This is the mail archive of the
libc-alpha@sourceware.org
mailing list for the glibc project.
Re: [RFC][PATCH 0/2] aarch64: Add optimized ASIMD versions of sinf/cosf
- From: Szabolcs Nagy <szabolcs dot nagy at arm dot com>
- To: Siddhesh Poyarekar <siddhesh at gotplt dot org>, libc-alpha at sourceware dot org, Ashwin Sekhar T K <ashwin dot sekhar at caviumnetworks dot com>
- Cc: nd at arm dot com
- Date: Tue, 13 Jun 2017 14:28:16 +0100
- Subject: Re: [RFC][PATCH 0/2] aarch64: Add optimized ASIMD versions of sinf/cosf
- Authentication-results: sourceware.org; auth=none
- Authentication-results: spf=none (sender IP is ) smtp.mailfrom=Szabolcs dot Nagy at arm dot com;
- Nodisclaimer: True
- References: <20170613071707.43396-1-ashwin.sekhar@caviumnetworks.com> <593FC77A.6050609@arm.com> <1de74f07-dac3-3e01-11fc-48e3787e0f7e@gotplt.org>
- Spamdiagnosticmetadata: NSPM
- Spamdiagnosticoutput: 1:99
On 13/06/17 12:54, Siddhesh Poyarekar wrote:
> On Tuesday 13 June 2017 04:37 PM, Szabolcs Nagy wrote:
>> i thought it was a vector version because of ASIMD, but it's
>> just scalar sinf/cosf.
>>
>> there are many issues with this patch, but most importantly it
>> duplicates work as i also happen to work on single precision
>> math functions (sorry).
>
> I don't know if this reason even makes sense for rejecting a patch -
> you're basically saying that we should reject code that is already
> posted because you have been working on something that is going to come
> out in the future.
>
i didnt say i rejected his code, but that duplicated
effort is not good.
> Ashwin has come out with his code first, so please stick to only the
> technical points for review.
>
>> issues:
>>
>> - asm code wont be accepted: generic c code can be just as fast.
>
> To be specific, ASM code won't be accepted until it is proven to be
> faster than existing C code.
>
asm is not acceptable even if it's slightly faster.

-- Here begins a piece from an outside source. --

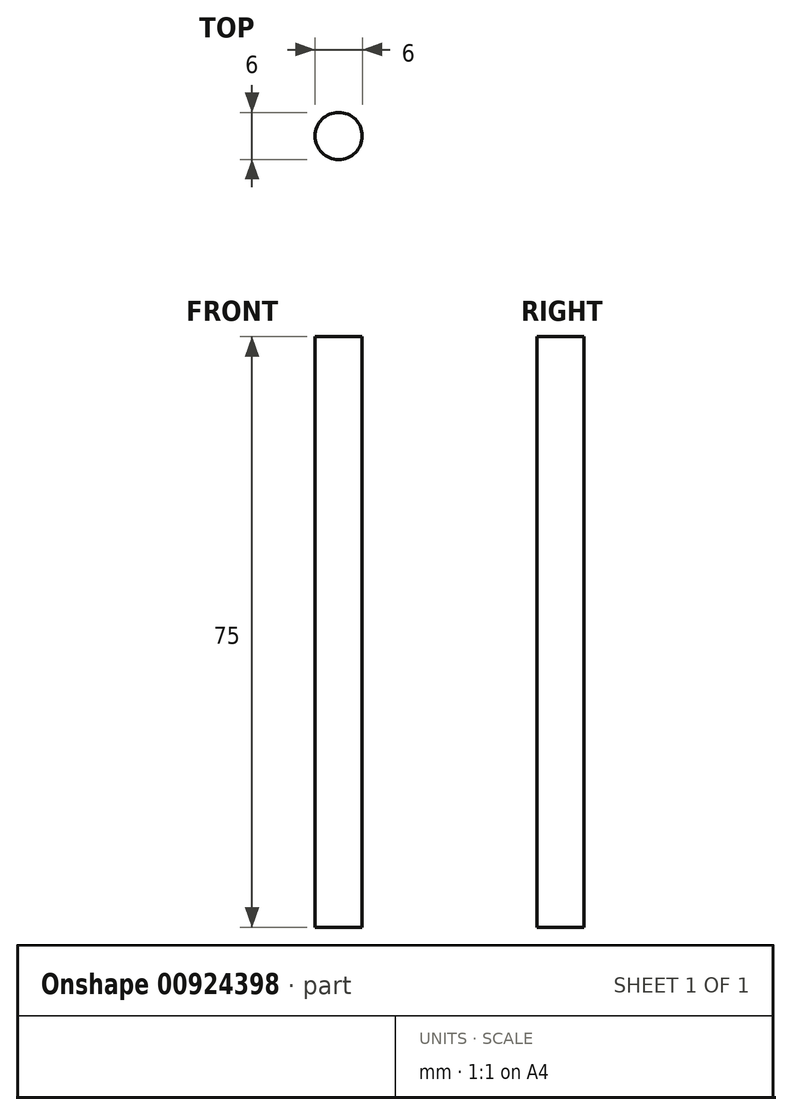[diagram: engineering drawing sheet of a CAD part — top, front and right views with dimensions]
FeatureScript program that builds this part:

(fix the compiler in that case)
asm code maintenance is a huge problem in glibc,
in the long term generic code is better in a lot
of domains, the sinf/cosf code is such a case,
there is no special instruction that helps them
that the compiler cannot easily generate.

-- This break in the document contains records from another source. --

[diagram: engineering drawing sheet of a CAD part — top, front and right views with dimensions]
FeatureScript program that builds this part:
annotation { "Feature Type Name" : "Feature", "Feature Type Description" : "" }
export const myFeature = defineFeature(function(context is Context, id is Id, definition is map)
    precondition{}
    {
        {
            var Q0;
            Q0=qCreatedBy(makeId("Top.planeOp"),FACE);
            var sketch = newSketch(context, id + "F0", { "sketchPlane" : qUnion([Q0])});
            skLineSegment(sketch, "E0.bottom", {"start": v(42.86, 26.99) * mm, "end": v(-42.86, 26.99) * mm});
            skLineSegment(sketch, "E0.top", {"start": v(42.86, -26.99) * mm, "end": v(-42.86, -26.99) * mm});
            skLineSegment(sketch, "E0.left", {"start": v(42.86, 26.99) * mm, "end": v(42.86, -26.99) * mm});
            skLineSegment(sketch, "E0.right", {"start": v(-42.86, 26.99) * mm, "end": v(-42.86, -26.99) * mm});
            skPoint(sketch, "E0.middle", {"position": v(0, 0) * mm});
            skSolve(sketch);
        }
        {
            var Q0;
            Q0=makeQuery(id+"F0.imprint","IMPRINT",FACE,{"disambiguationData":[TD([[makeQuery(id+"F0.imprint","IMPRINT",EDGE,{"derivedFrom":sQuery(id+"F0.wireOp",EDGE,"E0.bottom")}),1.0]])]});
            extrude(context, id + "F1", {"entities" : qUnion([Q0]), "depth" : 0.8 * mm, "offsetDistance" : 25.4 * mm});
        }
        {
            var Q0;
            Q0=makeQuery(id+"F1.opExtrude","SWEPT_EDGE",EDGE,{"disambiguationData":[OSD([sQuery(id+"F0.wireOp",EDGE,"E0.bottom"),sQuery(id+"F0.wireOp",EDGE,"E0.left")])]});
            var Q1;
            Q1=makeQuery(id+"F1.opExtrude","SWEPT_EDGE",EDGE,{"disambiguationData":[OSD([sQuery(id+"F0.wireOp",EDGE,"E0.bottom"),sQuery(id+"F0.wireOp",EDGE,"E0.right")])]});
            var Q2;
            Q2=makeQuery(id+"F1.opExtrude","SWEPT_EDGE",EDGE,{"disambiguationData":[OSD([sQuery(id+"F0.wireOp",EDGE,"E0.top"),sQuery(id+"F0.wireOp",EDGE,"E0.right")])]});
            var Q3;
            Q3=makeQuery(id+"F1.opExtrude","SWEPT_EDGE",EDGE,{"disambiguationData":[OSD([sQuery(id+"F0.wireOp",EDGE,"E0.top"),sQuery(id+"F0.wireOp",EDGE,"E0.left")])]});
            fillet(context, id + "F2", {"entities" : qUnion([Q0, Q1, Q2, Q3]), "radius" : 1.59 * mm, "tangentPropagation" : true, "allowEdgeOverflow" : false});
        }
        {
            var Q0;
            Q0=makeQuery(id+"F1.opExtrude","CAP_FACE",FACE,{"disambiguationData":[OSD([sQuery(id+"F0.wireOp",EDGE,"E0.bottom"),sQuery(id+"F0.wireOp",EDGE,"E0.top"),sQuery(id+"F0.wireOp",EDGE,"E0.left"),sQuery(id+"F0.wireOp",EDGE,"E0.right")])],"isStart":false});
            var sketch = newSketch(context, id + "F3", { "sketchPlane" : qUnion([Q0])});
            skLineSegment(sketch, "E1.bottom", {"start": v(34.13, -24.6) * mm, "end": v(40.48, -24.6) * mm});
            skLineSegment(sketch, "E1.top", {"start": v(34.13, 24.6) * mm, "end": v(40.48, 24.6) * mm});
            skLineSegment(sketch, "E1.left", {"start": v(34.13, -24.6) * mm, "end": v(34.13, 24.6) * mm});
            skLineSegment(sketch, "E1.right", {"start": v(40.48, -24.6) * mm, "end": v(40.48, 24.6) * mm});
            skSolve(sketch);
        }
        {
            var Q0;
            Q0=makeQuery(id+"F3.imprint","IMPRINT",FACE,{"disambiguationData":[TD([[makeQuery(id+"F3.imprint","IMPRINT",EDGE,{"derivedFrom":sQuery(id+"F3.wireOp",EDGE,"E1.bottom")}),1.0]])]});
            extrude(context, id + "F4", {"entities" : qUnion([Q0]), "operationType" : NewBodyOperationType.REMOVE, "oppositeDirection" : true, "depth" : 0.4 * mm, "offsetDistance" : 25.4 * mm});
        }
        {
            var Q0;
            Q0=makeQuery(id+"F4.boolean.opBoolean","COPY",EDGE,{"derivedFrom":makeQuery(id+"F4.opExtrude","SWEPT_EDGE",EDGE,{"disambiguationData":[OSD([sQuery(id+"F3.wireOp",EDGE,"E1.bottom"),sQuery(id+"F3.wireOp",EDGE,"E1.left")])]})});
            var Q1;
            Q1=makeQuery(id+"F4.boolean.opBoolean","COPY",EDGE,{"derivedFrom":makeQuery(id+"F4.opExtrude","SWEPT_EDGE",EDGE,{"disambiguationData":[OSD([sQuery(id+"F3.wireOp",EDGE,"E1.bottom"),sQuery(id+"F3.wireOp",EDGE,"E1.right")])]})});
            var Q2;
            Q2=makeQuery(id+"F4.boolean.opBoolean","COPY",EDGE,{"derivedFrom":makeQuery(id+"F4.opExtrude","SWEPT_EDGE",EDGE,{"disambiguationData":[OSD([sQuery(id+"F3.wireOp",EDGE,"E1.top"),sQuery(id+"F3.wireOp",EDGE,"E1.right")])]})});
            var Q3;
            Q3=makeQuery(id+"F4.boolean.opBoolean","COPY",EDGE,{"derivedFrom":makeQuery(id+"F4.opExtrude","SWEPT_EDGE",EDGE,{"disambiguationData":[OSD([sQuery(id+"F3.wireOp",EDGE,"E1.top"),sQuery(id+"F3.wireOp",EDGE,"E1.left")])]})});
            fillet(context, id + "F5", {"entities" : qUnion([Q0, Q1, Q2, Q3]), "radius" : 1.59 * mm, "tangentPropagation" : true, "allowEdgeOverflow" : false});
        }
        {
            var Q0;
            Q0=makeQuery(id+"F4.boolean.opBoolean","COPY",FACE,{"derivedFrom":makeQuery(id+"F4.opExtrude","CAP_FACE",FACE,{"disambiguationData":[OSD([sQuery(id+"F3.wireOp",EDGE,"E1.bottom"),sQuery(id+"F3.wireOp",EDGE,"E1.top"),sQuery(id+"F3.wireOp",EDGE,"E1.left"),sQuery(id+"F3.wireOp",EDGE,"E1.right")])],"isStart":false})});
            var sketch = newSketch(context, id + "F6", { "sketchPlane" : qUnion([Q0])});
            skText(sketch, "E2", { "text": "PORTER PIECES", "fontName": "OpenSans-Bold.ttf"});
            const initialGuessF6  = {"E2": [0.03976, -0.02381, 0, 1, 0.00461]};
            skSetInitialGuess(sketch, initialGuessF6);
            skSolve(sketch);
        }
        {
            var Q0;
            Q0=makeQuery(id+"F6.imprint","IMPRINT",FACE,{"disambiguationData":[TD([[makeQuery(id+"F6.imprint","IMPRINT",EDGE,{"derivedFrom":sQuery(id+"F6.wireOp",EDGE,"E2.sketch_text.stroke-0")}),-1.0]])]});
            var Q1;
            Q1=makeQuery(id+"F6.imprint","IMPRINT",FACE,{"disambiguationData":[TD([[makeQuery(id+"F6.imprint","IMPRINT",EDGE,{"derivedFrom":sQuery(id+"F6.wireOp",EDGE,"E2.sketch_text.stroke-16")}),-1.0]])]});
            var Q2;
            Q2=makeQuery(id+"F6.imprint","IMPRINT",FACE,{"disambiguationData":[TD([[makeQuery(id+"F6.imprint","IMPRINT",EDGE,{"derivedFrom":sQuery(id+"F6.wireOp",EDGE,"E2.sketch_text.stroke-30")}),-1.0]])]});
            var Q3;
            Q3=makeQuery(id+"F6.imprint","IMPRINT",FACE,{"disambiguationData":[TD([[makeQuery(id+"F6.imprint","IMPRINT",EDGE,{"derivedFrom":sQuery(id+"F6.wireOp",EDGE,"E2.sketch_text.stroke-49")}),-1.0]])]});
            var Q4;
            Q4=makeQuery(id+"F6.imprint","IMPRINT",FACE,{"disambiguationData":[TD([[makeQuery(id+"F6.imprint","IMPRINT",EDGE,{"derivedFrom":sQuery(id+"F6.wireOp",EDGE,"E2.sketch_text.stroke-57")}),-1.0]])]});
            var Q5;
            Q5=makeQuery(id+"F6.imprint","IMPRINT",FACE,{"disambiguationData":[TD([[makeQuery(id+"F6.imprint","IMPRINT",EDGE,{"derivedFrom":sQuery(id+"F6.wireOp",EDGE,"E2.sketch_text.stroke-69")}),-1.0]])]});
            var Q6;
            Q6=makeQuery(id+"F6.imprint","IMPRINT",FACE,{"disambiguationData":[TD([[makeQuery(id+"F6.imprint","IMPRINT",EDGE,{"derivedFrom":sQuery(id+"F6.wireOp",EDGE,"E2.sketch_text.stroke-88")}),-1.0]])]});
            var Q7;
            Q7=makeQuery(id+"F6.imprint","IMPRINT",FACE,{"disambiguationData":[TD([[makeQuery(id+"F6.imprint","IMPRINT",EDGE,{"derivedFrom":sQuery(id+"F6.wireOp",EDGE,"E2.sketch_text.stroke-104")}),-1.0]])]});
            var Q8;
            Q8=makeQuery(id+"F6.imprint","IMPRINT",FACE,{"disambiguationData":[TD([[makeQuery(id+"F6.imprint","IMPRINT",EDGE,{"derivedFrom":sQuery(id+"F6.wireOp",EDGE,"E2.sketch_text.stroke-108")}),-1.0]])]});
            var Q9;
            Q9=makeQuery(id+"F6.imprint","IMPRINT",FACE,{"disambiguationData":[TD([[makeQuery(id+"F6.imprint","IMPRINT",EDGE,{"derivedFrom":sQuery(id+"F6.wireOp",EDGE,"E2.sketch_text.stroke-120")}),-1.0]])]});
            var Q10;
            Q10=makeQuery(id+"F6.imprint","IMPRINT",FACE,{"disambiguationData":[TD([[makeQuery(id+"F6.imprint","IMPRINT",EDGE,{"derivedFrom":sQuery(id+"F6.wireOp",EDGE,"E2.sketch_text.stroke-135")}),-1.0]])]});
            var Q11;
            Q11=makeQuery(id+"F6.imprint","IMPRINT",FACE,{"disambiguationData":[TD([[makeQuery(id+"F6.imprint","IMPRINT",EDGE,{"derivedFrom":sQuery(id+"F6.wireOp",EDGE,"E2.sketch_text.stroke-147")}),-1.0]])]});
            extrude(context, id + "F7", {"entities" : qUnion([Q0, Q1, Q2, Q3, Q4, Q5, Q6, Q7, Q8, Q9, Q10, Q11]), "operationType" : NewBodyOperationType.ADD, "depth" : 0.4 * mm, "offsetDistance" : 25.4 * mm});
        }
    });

>> - ifunc wont be accepted: all instructions are available on all cpus.
>
> Agreed.
>
>> - math code should not be fsf assigned lgpl code, but universally
>> available, post it under non-restricted license first, then assign
>> it to fsf so it can be used everywhere without legal issues.
>
> This is not a glibc requirement. I don't know if we can even make that
> a requirement for arm/aarch64 code under the scope of the glibc project
> (i.e., it seems like a technical limitation - how do we reject arm
> patches in libc-alpha and redirect devs to cortex-strings or whatever
> else?), but that is something that Joseph or Carlos may be able to answer.
>
> Perhaps a prominent note in the wiki should be a start.
>
i didn't say it's a glibc requirement, you have to use
common sense here: there are algorithms that are so
useful outside of glibc and so generic that it is just
unnecessary complication to develop them within glibc
(obviously it's not a complication for glibc, but for
everybody else, and i cant impose this procedure on
others, but i still think this is the better for the
larger community).
>> - document the worst case ulp error and number of misrounded
>> cases: for single argument scalar functions you can easily test
>> all possible inputs in all rounding modes and that information
>> helps to decide if the algorithm is good enough.
>
> Agreed.
>
>> - benchmark measurements ideally provide a latency and a
>> throughput numbers as well for the various ranges or use a
>> realistic workload, in this case there are many branches
>> for the various input ranges so it is useful to have a
>> benchmark that can show the effect of that.
>
> As I mentioned earlier, realistic workloads are more or less a myth
> currently for math, so unless someone comes up with some, synthetic is
> all you'll get.
if one tests the same input in a loop that does
not measure the effect of branches and thus we end
up breaking up the input space into many special
ranges, however in practice that's not optimal.